“We will go to Iraq, Jordan, Lebanon; wherever Sheikh Abu Bakr Al-Baghdadi wants us to go, we will go . . . the hope of the nation is in your hands, Sheikh.” The person who uttered these words is not an Iraqi, Syrian or even an Arab jihadist. He is a young Briton of Yemeni origins, born and bred in Britain and who studied there and was successful in his work.
His father, who is stricken by the sight of his son fighting for the Islamic State of Iraq and Syria (ISIS), explains that four British universities offered his son places in which to read medicine; but Abu Muthana Al-Yemeni, as the son now calls himself, chose to go to fight for ISIS in Syria, and persuaded his 17-year-old brother to join him.
Here he is now declaring his readiness to give his life on the command of the Iraqi leader of ISIS, the mysterious and bloody figure, Baghdadi.
Yemeni appeared with a group of other young men from the UK and Australia in a promotional video for ISIS, speaking in English and calling on other Western youth to join the “mother of all battles,” which they believe is raging in the Levant.
This video, in addition to other videos, websites and pictures of fighters arriving from Europe to fight for ISIS, have shocked the Western world.
We are not looking at the youth from our own countries, who are forced through a feeling of political and social hopelessness to embrace extremism and fight; we are looking at a steady wave of Western recruits being attracted to fight alongside this group.
According to security information, we are talking about 3,000 fighters from Belgium, France, the UK and Australia, with the British jihadists making up the largest force among them.

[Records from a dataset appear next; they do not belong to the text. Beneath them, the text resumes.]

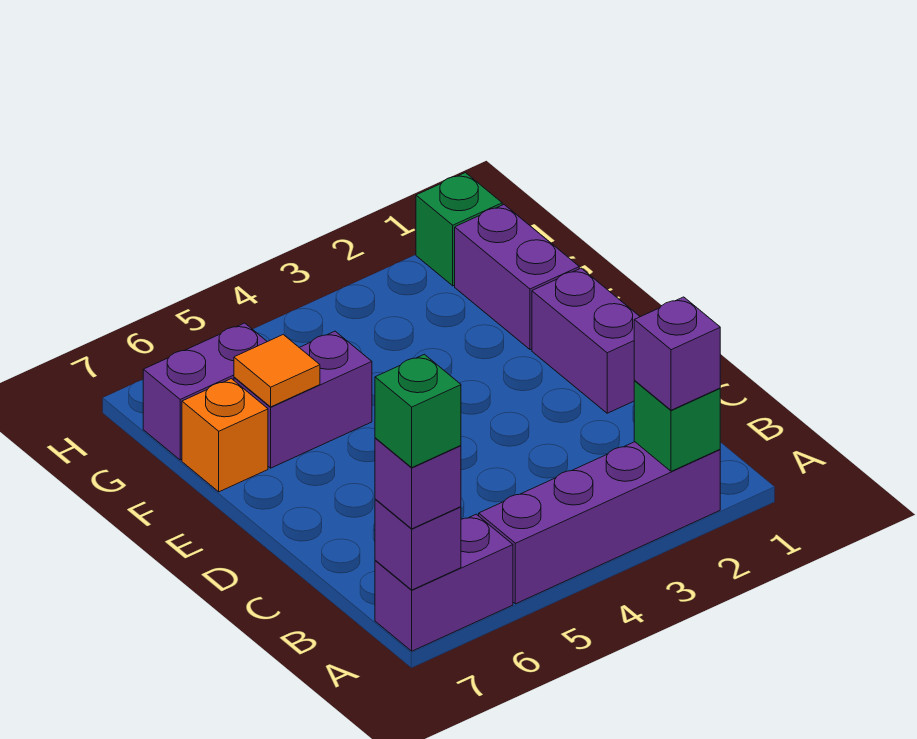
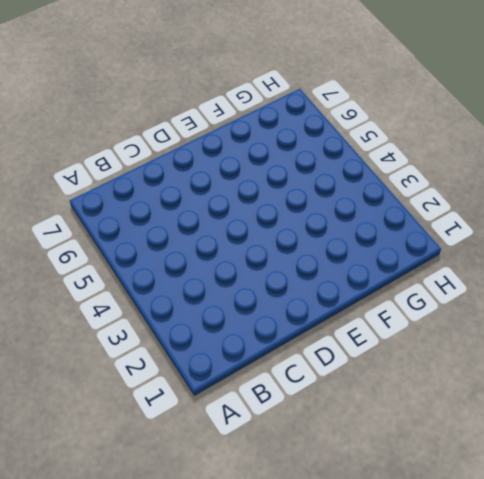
none -> purple 1x4 brick [479,442,720,604]
none -> purple 1x2 brick [375,514,513,651]
none -> purple 1x2 brick [532,268,640,413]

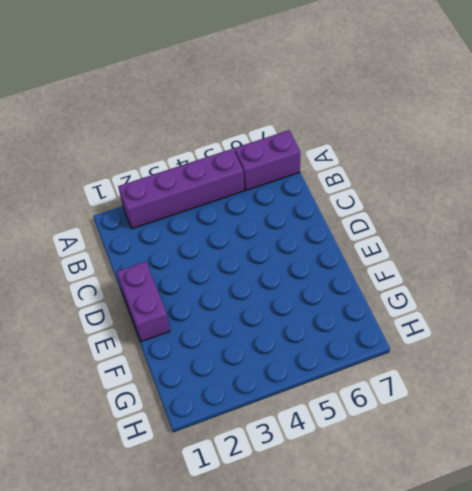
none -> purple 1x2 brick [455,205,579,350]
none -> purple 1x2 brick [234,331,372,468]
none -> orange 1x1 brick [182,379,268,492]

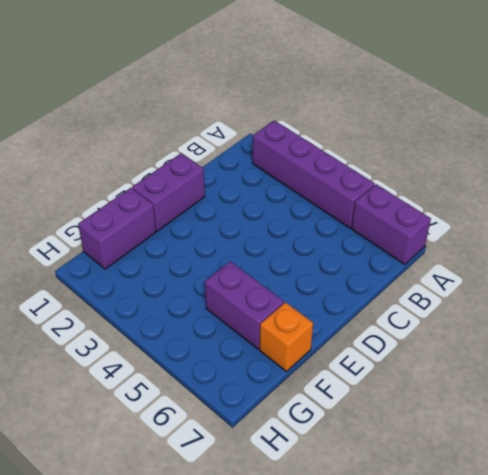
none -> purple 1x2 brick [143,323,267,460]
none -> green 1x1 brick [416,173,502,286]
none -> green 1x1 brick [634,381,720,471]

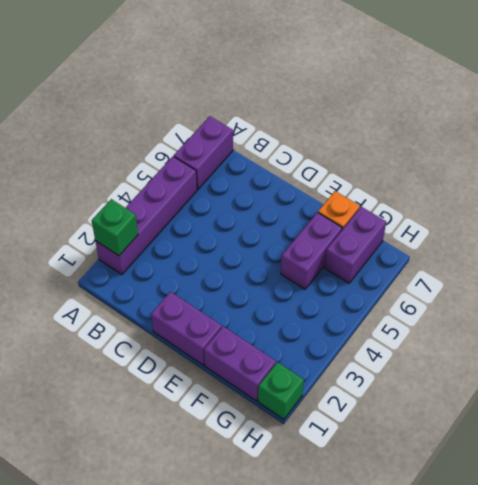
none -> purple 1x1 brick [375,499,461,590]
none -> orange 1x1 tile [234,335,320,407]
none -> purple 1x1 brick [634,297,720,410]

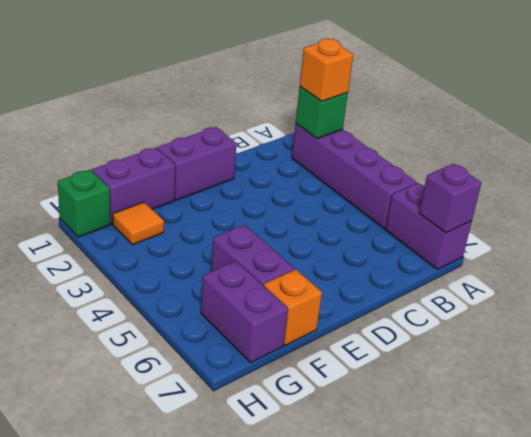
orange 1x1 brick [300,39,353,101] -> purple 1x1 brick [634,297,720,410]
orange 1x1 tile [113,202,164,245] -> orange 1x1 tile moved to [234,335,320,407]
none -> purple 1x1 brick [375,438,461,529]
none -> green 1x1 brick [375,354,461,467]

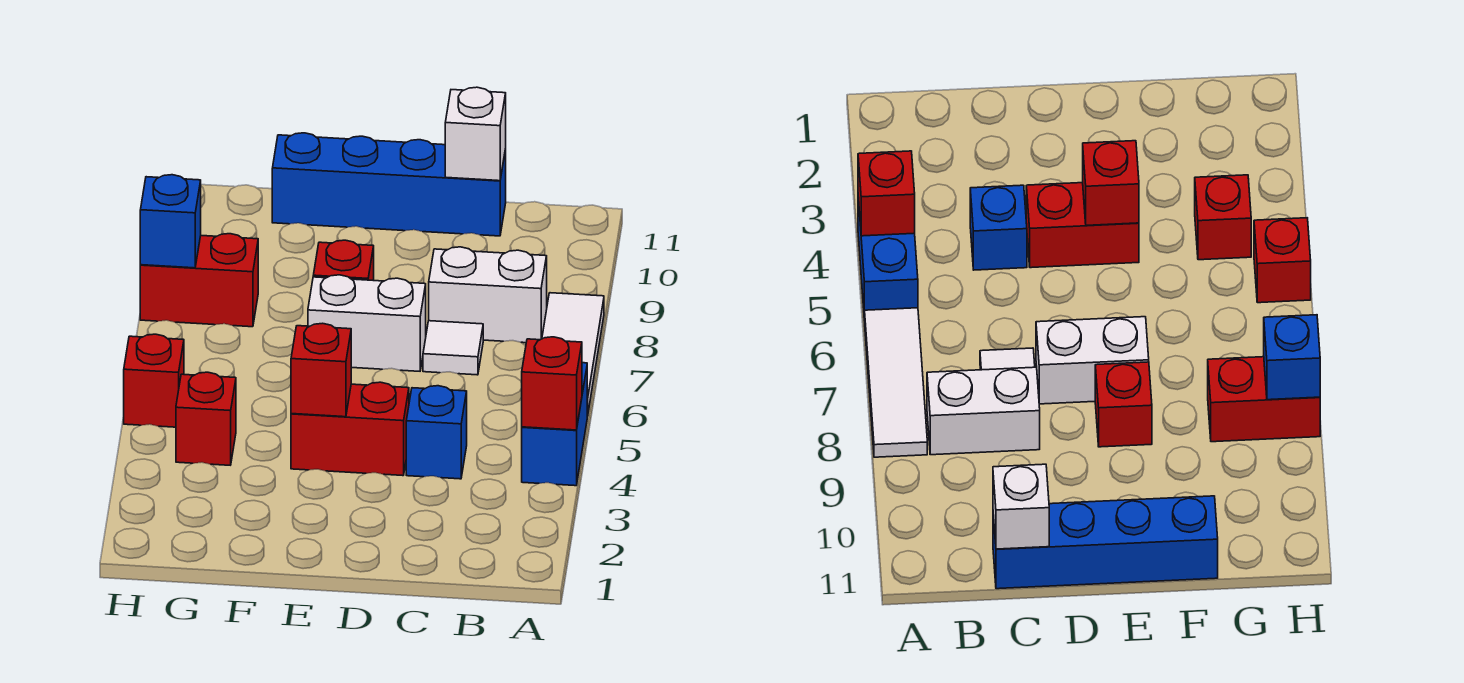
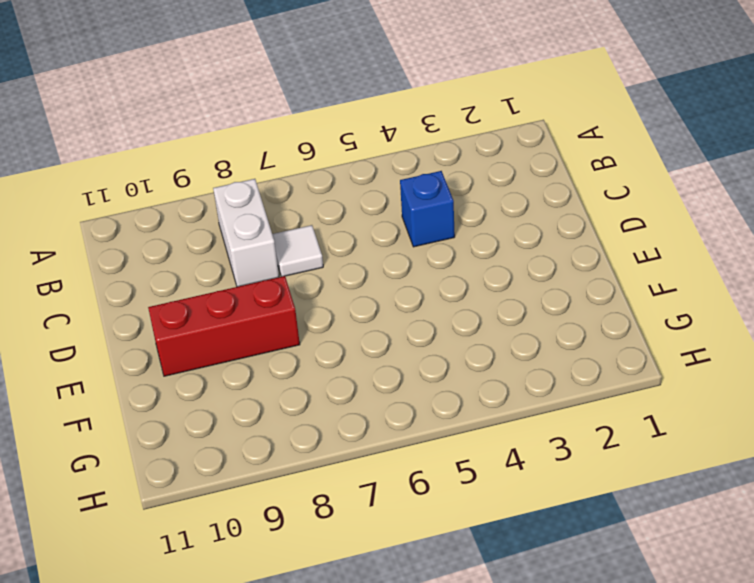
red 1x3 brick [148,276,300,376] -> red 1x1 brick [313,240,374,281]
none -> blue 1x2 brick [522,363,587,486]
none -> white 1x3 tile [542,293,604,416]
none -> blue 1x4 brick [272,133,506,236]

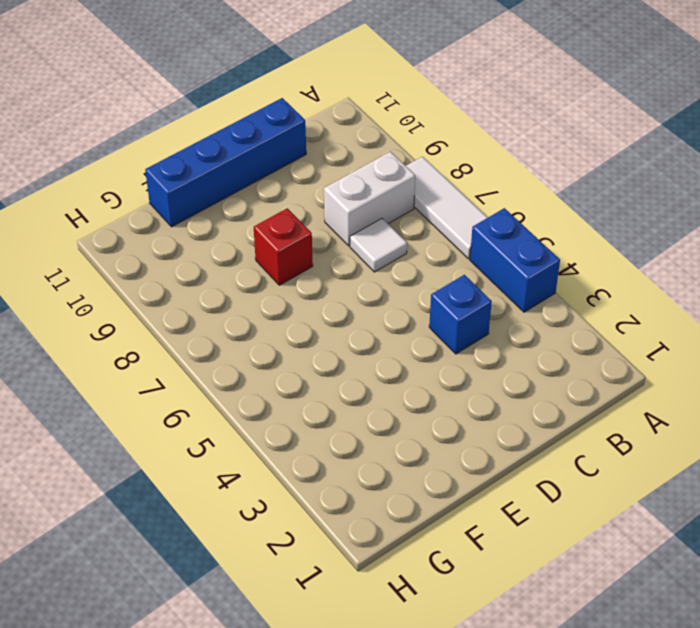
none -> red 1x2 brick [291,382,409,476]
none -> white 1x2 brick [308,275,426,371]
none -> red 1x1 brick [176,372,236,465]

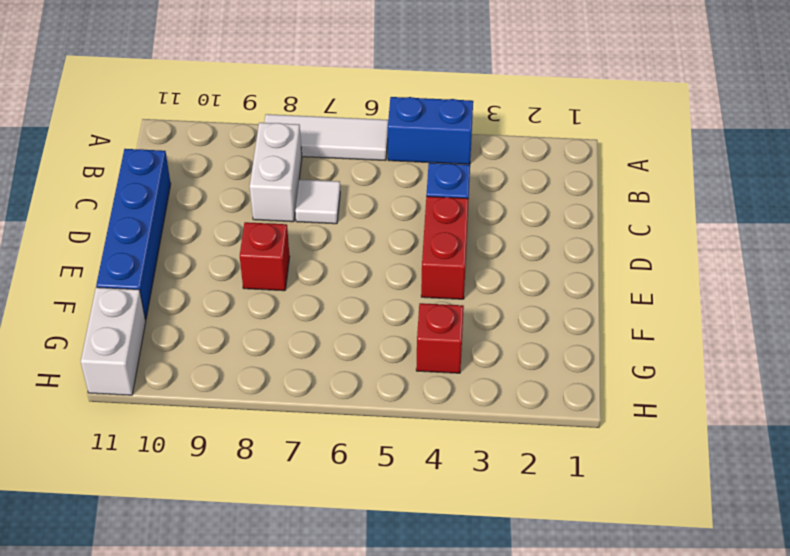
white 1x2 brick [81,287,146,395] -> white 1x2 brick moved to [308,275,426,371]
none -> red 1x2 brick [140,234,258,327]
none -> red 1x1 brick [124,334,184,427]
none -> red 1x1 brick [522,337,582,430]

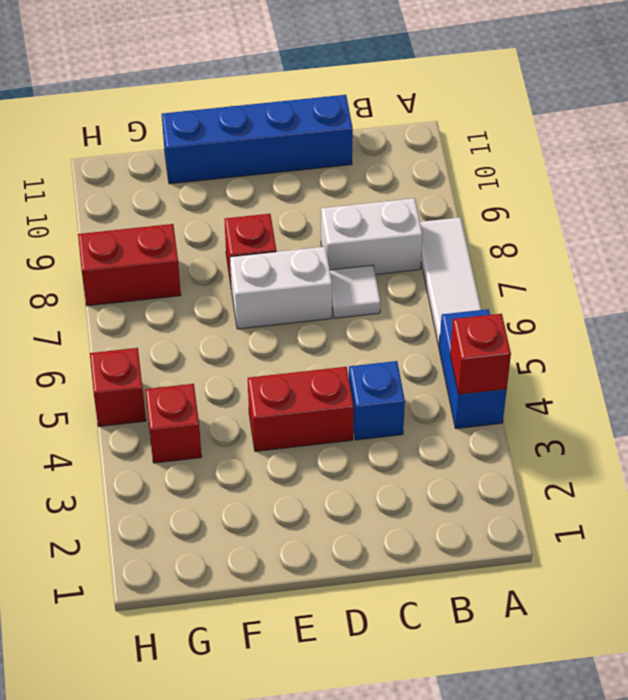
none -> white 1x1 brick [445,87,506,181]
none -> red 1x1 brick [291,323,351,417]
none -> blue 1x1 brick [140,175,201,268]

These facts take us back to the situation that concerned Western societies following the New York and Washington attacks in 2001, which formed the birth of the globalized generation of Al-Qaeda, including those members who studied and lived in the West.
The concern doubled with the group’s rebirth, which was represented by Westerners joining Salafist jihadist Abu Musab Al-Zarqawi in Iraq. And now the second rebirth has come, represented by ISIS.
Here we are witnessing a greater influx of fighters from the West to an organization that is possibly the cruelest and most violent in the name of religion and the nation in their fighting and actions.
The same question arises again: what drives youths to leave their societies and relatively stable lives, some even successful, to put their lives in jeopardy? Is it a crisis of identity and inability to integrate in Western societies, or an attraction to a belief, religion and greater affiliation?
What is the lure of a jihadist culture in its ISIS incarnation that drives the youth to leave their previous lives and join a way of life that could easily end in ghastly death?
There are many explanations for the frustration these youths feel for their communities in the West, their eagerness to follow an extremist discourse and their adoption of a cause which rejects their lifestyles and the lifestyles of their families, leading them to see the fighting they are about to take part in as an exciting adventure, which is what seems to be expressed in their videos and testimonies on social media.
French philosopher Jean Baudrillard blamed media portrayal, which he saw as an ally to globalization and Western hegemony, for most of the consequences of terrorism, from a philosophical and psychological point of view, that sees that every dominant power bears within it the seeds of self-destruction, and even its desire and its peoples’ will to die.
Baudrillard then depicted the events of September 11 as if they were a collective Western dream that came true—due to the intensification of the violence shown in pictures and broadcast around the clock.
Now, following the great eruption of violence in our region, it seems that the world is revolving around a frightening vacuum, where no one, neither in the West nor here, has the slightest idea about the outcome of these phenomena.